Opponents of this political persecution joined together to organize the Civil Rights Defense Committee (CRDC). The guilty verdict brought forth a round of protests from union locals and central labor bodies speaking for more than a million union members. Union bodies contributed money to the CRDC to pay for legal appeals and help spread the word about the case. Support came from NAACP chapters around the country. W.E.B. DuBois, the historian and Black rights leader, declared his solidarity with the Smith Act defendants. Adam Clayton Powell, then a member of the New York City Council and a prominent figure in the Black community, declared: "Whenever the civil liberties of any American or any American group are threatened, then the civil liberties of all are in danger, and this is the issue in Minneapolis." The American Civil Liberties Union announced its support for the appeal, warning that the Smith Act is a "dangerous weapon against civil rights of labor and radicals of all varieties."
Support for the defense effort was not universal in the working-class movement, however. Most AFL and CIO officials remained silent; some even publicly supported the prosecution.

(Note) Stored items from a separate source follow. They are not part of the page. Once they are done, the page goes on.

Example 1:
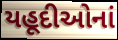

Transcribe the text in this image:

યહૂદીઓનાં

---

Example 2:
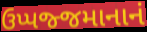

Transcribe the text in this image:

ઉપ્પજ્જમાનાનં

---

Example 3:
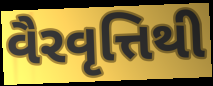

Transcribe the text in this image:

વૈરવૃત્તિથી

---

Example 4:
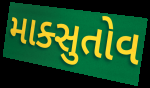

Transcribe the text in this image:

માક્સુતોવ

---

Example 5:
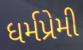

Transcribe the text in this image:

ધર્મપ્રેમીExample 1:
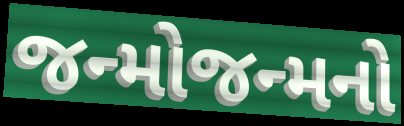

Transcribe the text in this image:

જન્મોજન્મનો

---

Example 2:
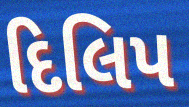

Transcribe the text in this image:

દિલિપ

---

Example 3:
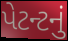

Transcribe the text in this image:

પેટન્ટનું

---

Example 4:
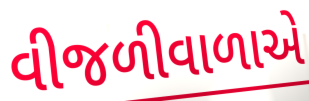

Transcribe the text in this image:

વીજળીવાળાએ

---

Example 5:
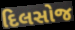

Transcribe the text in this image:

દિલસોજ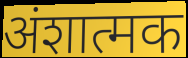
अंशात्मक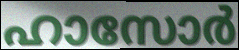
ഹാസോർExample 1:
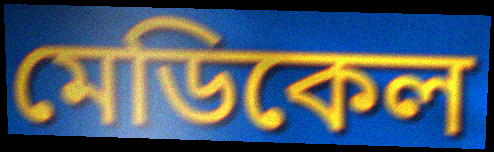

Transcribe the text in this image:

মেডিকেল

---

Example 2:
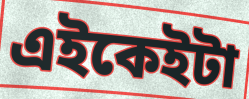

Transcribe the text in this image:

এইকেইটা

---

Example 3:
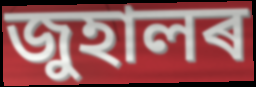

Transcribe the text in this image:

জুহালৰ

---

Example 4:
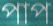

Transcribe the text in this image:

পাপ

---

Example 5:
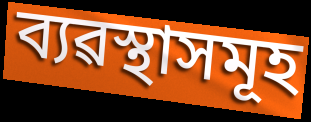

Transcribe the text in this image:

ব্যৱস্থাসমূহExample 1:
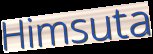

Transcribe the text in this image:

Himsuta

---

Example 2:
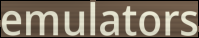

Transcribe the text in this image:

emulators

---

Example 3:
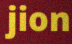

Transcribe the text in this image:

jion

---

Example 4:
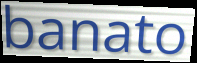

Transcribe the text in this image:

banato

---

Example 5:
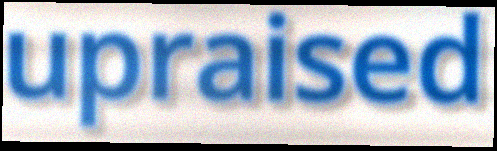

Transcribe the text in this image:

upraised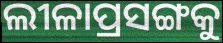
ଲୀଳାପ୍ରସଙ୍ଗକୁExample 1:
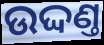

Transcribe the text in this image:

ଉଦ୍ଦଣ୍ତ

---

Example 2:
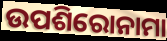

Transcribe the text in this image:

ଉପଶିରୋନାମା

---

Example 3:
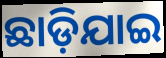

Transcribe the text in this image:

ଛାଡ଼ିଯାଇ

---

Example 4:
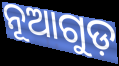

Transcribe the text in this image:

ନୂଆଗୁଡ଼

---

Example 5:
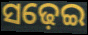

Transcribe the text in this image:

ସଢ଼େଇ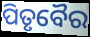
ପିତୃବୈର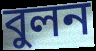
বুলন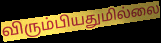
விரும்பியதுமில்லைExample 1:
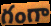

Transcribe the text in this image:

గంగా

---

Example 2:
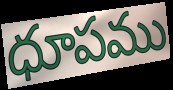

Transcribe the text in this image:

ధూపము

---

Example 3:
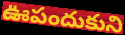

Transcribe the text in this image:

ఊపందుకుని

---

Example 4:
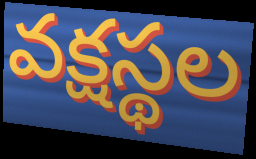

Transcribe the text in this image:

వక్షస్థల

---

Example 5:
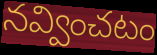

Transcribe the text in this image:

నవ్వించటం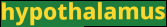
hypothalamus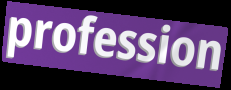
profession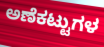
ಅಣೆಕಟ್ಟುಗಳ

A treacherous stand was taken by the Stalinized Communist Party, which gave political support to the Roosevelt administration and its appeals for "national unity." In the union movement, the CP was among the most fervent backers of the no-strike pledge agreed to by most of the top labor officialdom for the duration of the war. When the United Mine Workers went on strike in 1943, the CP's Daily Worker openly opposed it and called for the "[John L.] Lewis line" of defying the no-strike pledge to be "utterly defeated." In the Black movement, the CP opposed the Double V campaign on the grounds that too much emphasis on the fight against race discrimination in the army and in the war plants would disrupt "national unity." The CP also supported the internment of Japanese-Americans, suspended from the party its Japanese-American members, and urged these former members not to resist their own internment.2
Consistent with these positions, the Communist Party actively supported the prosecution of the Minneapolis defendants. The Daily Worker branded those who supported the Civil Rights Defense Committee as "tools" being used by "Hitler agents."
1. The complete transcript of Cannon's courtroom testimony is contained in James P. Cannon, Socialism on Trial (New York: Pathfinder Press, 1973).
2. Patti Iiyama, "American Concentration Camps," International Socialist Review (April 1973), p 28.